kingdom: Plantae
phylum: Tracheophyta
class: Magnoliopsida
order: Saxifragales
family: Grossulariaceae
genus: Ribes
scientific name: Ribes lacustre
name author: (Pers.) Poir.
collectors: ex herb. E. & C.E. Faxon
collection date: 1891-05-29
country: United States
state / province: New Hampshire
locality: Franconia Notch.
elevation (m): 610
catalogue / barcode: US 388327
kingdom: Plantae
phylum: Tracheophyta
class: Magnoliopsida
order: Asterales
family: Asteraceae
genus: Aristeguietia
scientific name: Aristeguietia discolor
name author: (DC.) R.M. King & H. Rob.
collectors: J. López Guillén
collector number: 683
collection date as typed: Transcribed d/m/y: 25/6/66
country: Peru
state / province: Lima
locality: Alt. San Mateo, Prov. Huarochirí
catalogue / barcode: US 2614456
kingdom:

AIM: Please copy every line of the material above, character for character, changing nothing.

SOLUTION TO THIS PROBLEM:
kingdom: Plantae
phylum: Tracheophyta
class: Magnoliopsida
order: Saxifragales
family: Grossulariaceae
genus: Ribes
scientific name: Ribes lacustre
name author: (Pers.) Poir.
collectors: ex herb. E. & C.E. Faxon
collection date: 1891-05-29
country: United States
state / province: New Hampshire
locality: Franconia Notch.
elevation (m): 610
catalogue / barcode: US 388327
kingdom: Plantae
phylum: Tracheophyta
class: Magnoliopsida
order: Asterales
family: Asteraceae
genus: Aristeguietia
scientific name: Aristeguietia discolor
name author: (DC.) R.M. King & H. Rob.
collectors: J. López Guillén
collector number: 683
collection date as typed: Transcribed d/m/y: 25/6/66
country: Peru
state / province: Lima
locality: Alt. San Mateo, Prov. Huarochirí
catalogue / barcode: US 2614456
kingdom:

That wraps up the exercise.